* _TASK REQUIREMENTS_:
Reproduce all the entries exactly.

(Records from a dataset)
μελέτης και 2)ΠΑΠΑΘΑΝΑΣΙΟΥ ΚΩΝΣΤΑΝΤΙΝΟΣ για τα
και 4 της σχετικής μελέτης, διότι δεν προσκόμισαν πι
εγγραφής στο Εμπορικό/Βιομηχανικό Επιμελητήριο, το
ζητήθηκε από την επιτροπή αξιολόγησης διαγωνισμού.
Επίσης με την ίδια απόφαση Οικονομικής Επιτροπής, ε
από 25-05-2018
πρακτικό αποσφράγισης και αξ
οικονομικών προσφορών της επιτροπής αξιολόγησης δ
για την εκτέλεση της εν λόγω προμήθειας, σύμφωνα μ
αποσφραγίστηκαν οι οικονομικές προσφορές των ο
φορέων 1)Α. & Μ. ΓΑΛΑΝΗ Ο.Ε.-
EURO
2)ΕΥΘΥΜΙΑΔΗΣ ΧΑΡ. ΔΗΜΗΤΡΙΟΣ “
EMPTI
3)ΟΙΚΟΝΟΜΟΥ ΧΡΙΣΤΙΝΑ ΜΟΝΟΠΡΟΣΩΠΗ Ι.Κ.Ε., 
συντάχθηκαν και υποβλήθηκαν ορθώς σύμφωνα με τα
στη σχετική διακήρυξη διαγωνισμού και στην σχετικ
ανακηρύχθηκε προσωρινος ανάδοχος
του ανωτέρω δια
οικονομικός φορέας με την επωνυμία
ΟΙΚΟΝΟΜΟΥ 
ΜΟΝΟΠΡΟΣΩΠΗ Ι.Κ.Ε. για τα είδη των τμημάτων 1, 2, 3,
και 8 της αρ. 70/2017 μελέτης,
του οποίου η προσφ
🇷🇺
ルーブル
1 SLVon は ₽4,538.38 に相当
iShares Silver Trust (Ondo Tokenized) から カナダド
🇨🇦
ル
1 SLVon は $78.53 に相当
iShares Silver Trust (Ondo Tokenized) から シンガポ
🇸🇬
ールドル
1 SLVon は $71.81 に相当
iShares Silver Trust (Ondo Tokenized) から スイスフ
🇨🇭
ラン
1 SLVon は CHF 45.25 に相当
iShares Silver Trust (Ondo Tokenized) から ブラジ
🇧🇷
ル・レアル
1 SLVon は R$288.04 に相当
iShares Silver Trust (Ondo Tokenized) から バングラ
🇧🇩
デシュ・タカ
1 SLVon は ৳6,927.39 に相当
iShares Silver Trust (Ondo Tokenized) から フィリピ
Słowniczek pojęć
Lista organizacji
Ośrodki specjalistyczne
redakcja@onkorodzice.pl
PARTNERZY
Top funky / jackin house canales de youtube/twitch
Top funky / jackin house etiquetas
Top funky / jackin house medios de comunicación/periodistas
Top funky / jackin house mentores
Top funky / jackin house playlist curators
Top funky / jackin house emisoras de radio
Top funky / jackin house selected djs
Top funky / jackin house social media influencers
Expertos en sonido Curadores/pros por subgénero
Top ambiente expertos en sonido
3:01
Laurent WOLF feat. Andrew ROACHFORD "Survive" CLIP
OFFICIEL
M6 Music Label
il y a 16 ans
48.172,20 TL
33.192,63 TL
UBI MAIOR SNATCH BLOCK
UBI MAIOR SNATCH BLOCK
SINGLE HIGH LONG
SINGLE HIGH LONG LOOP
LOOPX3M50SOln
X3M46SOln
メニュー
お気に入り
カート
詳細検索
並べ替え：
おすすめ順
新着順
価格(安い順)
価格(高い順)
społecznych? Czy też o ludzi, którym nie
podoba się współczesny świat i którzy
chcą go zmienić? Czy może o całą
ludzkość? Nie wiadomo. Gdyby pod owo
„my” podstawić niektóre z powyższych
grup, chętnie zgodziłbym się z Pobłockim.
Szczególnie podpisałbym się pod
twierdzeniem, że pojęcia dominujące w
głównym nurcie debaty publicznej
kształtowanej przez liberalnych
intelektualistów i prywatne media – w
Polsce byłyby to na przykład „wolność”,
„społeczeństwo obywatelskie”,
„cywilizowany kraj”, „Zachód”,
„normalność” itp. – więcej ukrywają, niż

* _YOUR RESPONSE_:
μελέτης και 2)ΠΑΠΑΘΑΝΑΣΙΟΥ ΚΩΝΣΤΑΝΤΙΝΟΣ για τα
και 4 της σχετικής μελέτης, διότι δεν προσκόμισαν πι
εγγραφής στο Εμπορικό/Βιομηχανικό Επιμελητήριο, το
ζητήθηκε από την επιτροπή αξιολόγησης διαγωνισμού.
Επίσης με την ίδια απόφαση Οικονομικής Επιτροπής, ε
από 25-05-2018
πρακτικό αποσφράγισης και αξ
οικονομικών προσφορών της επιτροπής αξιολόγησης δ
για την εκτέλεση της εν λόγω προμήθειας, σύμφωνα μ
αποσφραγίστηκαν οι οικονομικές προσφορές των ο
φορέων 1)Α. & Μ. ΓΑΛΑΝΗ Ο.Ε.-
EURO
2)ΕΥΘΥΜΙΑΔΗΣ ΧΑΡ. ΔΗΜΗΤΡΙΟΣ “
EMPTI
3)ΟΙΚΟΝΟΜΟΥ ΧΡΙΣΤΙΝΑ ΜΟΝΟΠΡΟΣΩΠΗ Ι.Κ.Ε., 
συντάχθηκαν και υποβλήθηκαν ορθώς σύμφωνα με τα
στη σχετική διακήρυξη διαγωνισμού και στην σχετικ
ανακηρύχθηκε προσωρινος ανάδοχος
του ανωτέρω δια
οικονομικός φορέας με την επωνυμία
ΟΙΚΟΝΟΜΟΥ 
ΜΟΝΟΠΡΟΣΩΠΗ Ι.Κ.Ε. για τα είδη των τμημάτων 1, 2, 3,
και 8 της αρ. 70/2017 μελέτης,
του οποίου η προσφ
🇷🇺
ルーブル
1 SLVon は ₽4,538.38 に相当
iShares Silver Trust (Ondo Tokenized) から カナダド
🇨🇦
ル
1 SLVon は $78.53 に相当
iShares Silver Trust (Ondo Tokenized) から シンガポ
🇸🇬
ールドル
1 SLVon は $71.81 に相当
iShares Silver Trust (Ondo Tokenized) から スイスフ
🇨🇭
ラン
1 SLVon は CHF 45.25 に相当
iShares Silver Trust (Ondo Tokenized) から ブラジ
🇧🇷
ル・レアル
1 SLVon は R$288.04 に相当
iShares Silver Trust (Ondo Tokenized) から バングラ
🇧🇩
デシュ・タカ
1 SLVon は ৳6,927.39 に相当
iShares Silver Trust (Ondo Tokenized) から フィリピ
Słowniczek pojęć
Lista organizacji
Ośrodki specjalistyczne
redakcja@onkorodzice.pl
PARTNERZY
Top funky / jackin house canales de youtube/twitch
Top funky / jackin house etiquetas
Top funky / jackin house medios de comunicación/periodistas
Top funky / jackin house mentores
Top funky / jackin house playlist curators
Top funky / jackin house emisoras de radio
Top funky / jackin house selected djs
Top funky / jackin house social media influencers
Expertos en sonido Curadores/pros por subgénero
Top ambiente expertos en sonido
3:01
Laurent WOLF feat. Andrew ROACHFORD "Survive" CLIP
OFFICIEL
M6 Music Label
il y a 16 ans
48.172,20 TL
33.192,63 TL
UBI MAIOR SNATCH BLOCK
UBI MAIOR SNATCH BLOCK
SINGLE HIGH LONG
SINGLE HIGH LONG LOOP
LOOPX3M50SOln
X3M46SOln
メニュー
お気に入り
カート
詳細検索
並べ替え：
おすすめ順
新着順
価格(安い順)
価格(高い順)
społecznych? Czy też o ludzi, którym nie
podoba się współczesny świat i którzy
chcą go zmienić? Czy może o całą
ludzkość? Nie wiadomo. Gdyby pod owo
„my” podstawić niektóre z powyższych
grup, chętnie zgodziłbym się z Pobłockim.
Szczególnie podpisałbym się pod
twierdzeniem, że pojęcia dominujące w
głównym nurcie debaty publicznej
kształtowanej przez liberalnych
intelektualistów i prywatne media – w
Polsce byłyby to na przykład „wolność”,
„społeczeństwo obywatelskie”,
„cywilizowany kraj”, „Zachód”,
„normalność” itp. – więcej ukrywają, niż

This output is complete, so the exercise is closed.